Royal Roads University recently hosted a symposium on how far women have come in achieving gender equity in sport and what there is left to do.
Jennifer Walinga, a RRU professor in communication and culture, picked the panel for Western University professors Alison Doherty, PhD, and Angela Schneider, PhD. Schneider and Doherty received a federal grant from Social Sciences and Humanities Research Council of Canada, associated with Canada’s 150th anniversary, to study human rights and social impact in sport.
Doherty and Schneider identified four areas to explore: para sport, anti-doping, women and gender equity in sport and Aboriginal sport.
The panel included 11 former and current Canadian national team members.
Senior women’s national team rugby player, Andrea Burk, was one of the attendees selected by Walinga to join the panel.
Burk was described by Walinga as a gender equity ‘activist.’ Burk paused when she saw that title following her name, but after thinking about it, in her own way, she is an activist.
“The shift we’ve been able to make collectively, I look back on it and say we have changed the game, and I guess I am a bit of am activist even though I was never waving a flag saying ‘I’m an activist’ at the beginning of it,” Burk said.
She said it feels natural to her to press for more gender equity in sport and that when people stand up for what they believe, the reach is immeasurable. Her friend once told her that Johnny Cash never thought he would be Johnny Cash when he wrote the song I Walk the Line.
She thought the panel was a success and “wants to continue to challenge the unconscious bias around gender equity in sports, how women are viewed in general and how female athletes are viewed,” she said. “I’d love to see a place where women’s and men’s sports are held on an equal playing field.”

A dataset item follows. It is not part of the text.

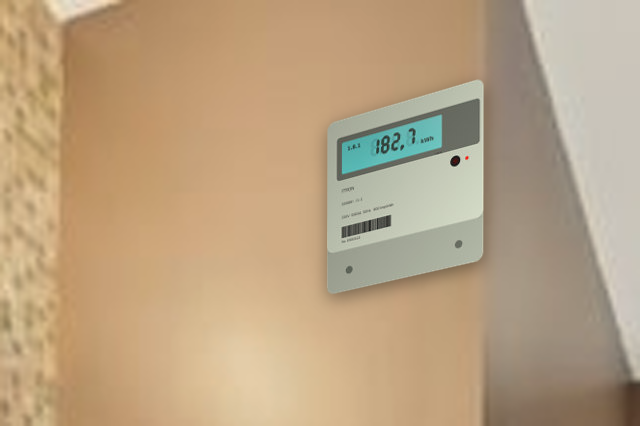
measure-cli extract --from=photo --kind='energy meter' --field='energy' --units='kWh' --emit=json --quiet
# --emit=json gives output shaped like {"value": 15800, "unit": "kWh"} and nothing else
{"value": 182.7, "unit": "kWh"}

The women’s rugby team used to have to pay to play to represent Canada, a program that started after the 2006 World Cup, Burk said. Their training and fundraising was very different than the Canadian men’s rugby team. For the 2014 World Cup, each athlete on the women’s rugby team had to fundraise or pay $12,000 per person to compete, and Burk said the team knew if they wanted to change their reality, performance mattered and they needed to make people aware of what their reality was.
As of 2016, the Canadian women’s national team no longer had to pay to play and now get paid to play.
The creation of the Monty Heald fund, by Rugby Canada, also helps athletes by fundraising money so players don’t have to pay to play.
Doherty and Schneider were given the grant last May and the project will be completed in October. They decided to come to Royal Roads because Walinga teaches and is involved with women in leadership, which both thought is a good fit for the topic.
The symposium was the first official workshop they have had and Doherty said the insight and discussion has set the bar high. There were athletes, coaches, leaders, men and women in different generations, she said.
“Some things we heard here that I have not heard before and that’s pretty exciting because we might hear the same things we always hear and that’s fine, it reinforces it, but we’ve heard some new things and there were some power brokers at that table,” Doherty said.
The group discussed sport milestones, barriers and goals, education of sport and the way female athletes are framed in the media.
A reoccurring theme during the symposium was the lack of physical education in schools. Doherty said it was identified as a barrier to sport, but it’s also an opportunity for improvement.
“I personally find that very important because education is a public service, and sport is not, sport is for those who can afford it and who can get to it. So if you take sport out of schools you take it away from a lot of people,” she said.